#### Work instruction
Give the number of lines in the records that include the word "index", and nothing besides.

#### Dataset records
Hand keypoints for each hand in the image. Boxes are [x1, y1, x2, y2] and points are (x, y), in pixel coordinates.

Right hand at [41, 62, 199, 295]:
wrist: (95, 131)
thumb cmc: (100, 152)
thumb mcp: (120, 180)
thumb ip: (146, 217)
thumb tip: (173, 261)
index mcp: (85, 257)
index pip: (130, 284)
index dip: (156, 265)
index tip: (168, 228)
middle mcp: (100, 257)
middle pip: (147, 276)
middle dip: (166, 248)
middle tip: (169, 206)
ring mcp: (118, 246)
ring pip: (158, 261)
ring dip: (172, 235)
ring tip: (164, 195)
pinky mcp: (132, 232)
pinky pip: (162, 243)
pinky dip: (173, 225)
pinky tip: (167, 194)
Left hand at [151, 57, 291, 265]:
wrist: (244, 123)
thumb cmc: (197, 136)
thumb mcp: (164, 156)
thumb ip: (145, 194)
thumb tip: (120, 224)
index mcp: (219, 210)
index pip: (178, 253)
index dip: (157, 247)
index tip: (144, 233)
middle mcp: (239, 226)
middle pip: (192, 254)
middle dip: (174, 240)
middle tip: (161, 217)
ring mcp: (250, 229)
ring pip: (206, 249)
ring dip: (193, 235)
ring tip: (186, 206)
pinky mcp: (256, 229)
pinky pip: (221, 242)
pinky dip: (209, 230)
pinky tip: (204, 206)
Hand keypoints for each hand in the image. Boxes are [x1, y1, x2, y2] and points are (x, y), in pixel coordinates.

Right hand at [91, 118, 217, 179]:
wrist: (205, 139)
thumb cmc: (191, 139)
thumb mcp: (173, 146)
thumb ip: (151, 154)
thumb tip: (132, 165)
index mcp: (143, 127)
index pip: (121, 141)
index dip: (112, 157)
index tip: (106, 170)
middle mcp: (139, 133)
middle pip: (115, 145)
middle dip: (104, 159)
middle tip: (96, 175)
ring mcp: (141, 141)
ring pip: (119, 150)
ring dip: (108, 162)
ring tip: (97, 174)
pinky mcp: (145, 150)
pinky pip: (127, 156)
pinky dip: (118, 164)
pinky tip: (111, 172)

#### Answer below
12